Does chicken feet count as RMB? usually chinese supermarkets have an abundance of these for cheap prices.


----------



## Jax08 (Feb 13, 2009)

I use them as a treat. cut off the nails. I would think there is way to much bone in them to be an RMB since they are basically bone and skin.


----------



## rapala (Mar 10, 2013)

Jax08 said:


> I use them as a treat. cut off the nails. I would think there is way to much bone in them to be an RMB since they are basically bone and skin.


Can we just cut of the nail and give it to the dog to eat as is? I have a 4.5 month GSD???


----------



## gEEksWag03 (Oct 25, 2012)

I believe you can leave the nails on. I have been giving them to my pup since he was 2 1/2 months and he's 4 1/2 months now. No issues ever good luck


----------



## Jax08 (Feb 13, 2009)

rapala said:


> Can we just cut of the nail and give it to the dog to eat as is? I have a 4.5 month GSD???

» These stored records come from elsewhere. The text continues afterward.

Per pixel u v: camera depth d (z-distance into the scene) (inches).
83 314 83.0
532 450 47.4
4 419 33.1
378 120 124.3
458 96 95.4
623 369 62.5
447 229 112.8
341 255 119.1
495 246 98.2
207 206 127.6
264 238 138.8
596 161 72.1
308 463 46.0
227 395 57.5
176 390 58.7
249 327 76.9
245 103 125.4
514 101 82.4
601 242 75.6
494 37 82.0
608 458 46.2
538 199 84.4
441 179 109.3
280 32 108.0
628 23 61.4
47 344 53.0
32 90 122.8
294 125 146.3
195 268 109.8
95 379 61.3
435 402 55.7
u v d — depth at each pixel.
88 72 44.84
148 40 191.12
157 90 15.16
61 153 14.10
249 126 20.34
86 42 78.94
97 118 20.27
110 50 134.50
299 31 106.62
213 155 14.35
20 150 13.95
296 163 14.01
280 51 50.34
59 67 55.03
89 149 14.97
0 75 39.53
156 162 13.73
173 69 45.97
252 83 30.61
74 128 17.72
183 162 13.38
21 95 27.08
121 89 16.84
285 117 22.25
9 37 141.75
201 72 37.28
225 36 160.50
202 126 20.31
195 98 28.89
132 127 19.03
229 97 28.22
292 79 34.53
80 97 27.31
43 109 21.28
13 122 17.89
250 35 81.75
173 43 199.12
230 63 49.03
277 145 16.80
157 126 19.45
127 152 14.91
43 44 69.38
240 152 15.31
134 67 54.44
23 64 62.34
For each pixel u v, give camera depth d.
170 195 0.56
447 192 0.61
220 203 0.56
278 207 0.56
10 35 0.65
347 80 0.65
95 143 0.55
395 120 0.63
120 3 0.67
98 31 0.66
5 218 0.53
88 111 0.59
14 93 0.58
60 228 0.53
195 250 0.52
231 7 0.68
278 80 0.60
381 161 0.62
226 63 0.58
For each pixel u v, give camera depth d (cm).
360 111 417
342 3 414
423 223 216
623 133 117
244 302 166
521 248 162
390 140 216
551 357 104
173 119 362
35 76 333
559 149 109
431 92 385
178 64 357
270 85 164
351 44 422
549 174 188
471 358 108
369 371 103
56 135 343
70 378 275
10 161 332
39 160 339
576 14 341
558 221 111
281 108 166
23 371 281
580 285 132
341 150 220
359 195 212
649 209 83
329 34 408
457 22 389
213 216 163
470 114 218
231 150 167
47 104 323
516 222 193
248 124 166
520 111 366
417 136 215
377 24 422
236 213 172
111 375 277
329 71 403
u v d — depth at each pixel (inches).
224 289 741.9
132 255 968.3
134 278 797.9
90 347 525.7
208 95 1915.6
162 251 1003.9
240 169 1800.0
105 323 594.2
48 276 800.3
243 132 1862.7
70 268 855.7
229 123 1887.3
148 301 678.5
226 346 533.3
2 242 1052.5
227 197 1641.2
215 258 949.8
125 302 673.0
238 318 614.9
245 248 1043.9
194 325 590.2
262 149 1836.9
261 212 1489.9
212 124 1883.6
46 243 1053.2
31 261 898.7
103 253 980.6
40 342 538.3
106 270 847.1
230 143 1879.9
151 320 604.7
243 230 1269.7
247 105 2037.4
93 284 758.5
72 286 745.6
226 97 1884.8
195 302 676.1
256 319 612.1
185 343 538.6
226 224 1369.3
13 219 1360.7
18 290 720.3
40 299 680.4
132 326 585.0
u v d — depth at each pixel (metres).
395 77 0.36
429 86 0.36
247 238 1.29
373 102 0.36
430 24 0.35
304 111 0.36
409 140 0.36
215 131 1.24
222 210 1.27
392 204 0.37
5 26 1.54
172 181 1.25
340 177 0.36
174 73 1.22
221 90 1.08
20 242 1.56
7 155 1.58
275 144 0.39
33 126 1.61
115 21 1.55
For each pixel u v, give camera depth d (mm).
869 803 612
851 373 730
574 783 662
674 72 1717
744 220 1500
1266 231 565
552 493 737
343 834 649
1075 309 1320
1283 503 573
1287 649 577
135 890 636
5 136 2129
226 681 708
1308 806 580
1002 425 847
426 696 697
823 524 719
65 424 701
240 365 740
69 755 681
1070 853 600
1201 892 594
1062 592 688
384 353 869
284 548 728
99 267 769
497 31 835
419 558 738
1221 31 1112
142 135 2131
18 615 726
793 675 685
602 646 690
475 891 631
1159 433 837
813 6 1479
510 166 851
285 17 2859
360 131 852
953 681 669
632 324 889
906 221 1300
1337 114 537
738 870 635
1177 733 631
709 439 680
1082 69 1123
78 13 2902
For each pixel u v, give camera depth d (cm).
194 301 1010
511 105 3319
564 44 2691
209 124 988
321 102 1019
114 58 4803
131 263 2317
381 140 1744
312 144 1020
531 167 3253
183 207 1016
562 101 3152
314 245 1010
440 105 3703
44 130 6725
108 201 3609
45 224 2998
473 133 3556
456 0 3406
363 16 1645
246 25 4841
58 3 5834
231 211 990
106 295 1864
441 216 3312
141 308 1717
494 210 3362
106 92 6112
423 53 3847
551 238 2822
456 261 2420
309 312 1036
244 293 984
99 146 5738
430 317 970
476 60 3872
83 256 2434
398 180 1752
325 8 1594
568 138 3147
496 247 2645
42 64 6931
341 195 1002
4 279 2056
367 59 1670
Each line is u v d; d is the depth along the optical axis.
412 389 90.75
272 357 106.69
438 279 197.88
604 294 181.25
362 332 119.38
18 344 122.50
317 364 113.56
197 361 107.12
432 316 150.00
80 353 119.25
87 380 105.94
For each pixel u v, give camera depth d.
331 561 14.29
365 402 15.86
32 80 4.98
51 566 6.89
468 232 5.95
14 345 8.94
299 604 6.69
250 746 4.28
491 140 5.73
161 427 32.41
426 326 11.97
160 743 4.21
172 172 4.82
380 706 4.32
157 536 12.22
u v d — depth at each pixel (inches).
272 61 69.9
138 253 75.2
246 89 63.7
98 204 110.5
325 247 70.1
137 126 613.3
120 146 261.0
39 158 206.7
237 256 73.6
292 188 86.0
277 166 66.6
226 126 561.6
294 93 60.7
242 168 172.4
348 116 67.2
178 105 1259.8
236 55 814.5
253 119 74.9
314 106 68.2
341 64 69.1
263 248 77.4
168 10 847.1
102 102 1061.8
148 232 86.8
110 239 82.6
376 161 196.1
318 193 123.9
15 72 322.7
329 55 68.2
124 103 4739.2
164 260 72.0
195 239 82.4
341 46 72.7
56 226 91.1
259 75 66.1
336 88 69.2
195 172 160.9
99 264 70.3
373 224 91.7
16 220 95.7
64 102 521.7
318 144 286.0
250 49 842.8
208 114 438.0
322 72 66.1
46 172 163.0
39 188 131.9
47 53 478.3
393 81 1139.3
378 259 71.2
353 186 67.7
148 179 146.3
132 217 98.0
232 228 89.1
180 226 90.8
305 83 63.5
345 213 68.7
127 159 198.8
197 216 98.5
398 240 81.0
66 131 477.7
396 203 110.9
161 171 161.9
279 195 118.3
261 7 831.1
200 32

yup. I cut off the nails because they are sharp and I feed them frozen.


----------



## Lauri & The Gang (Jun 28, 2001)

Yes they are RMBs with very little M.  But they are full of other good stuff so go ahead and use them. If you feed them as a RMB meal I would use half chicken feet and half muscle meat to balance the meat-to-bone ratio.


----------



## kbella999 (Jan 6, 2012)

I feed as a treat and I leave nails on.


----------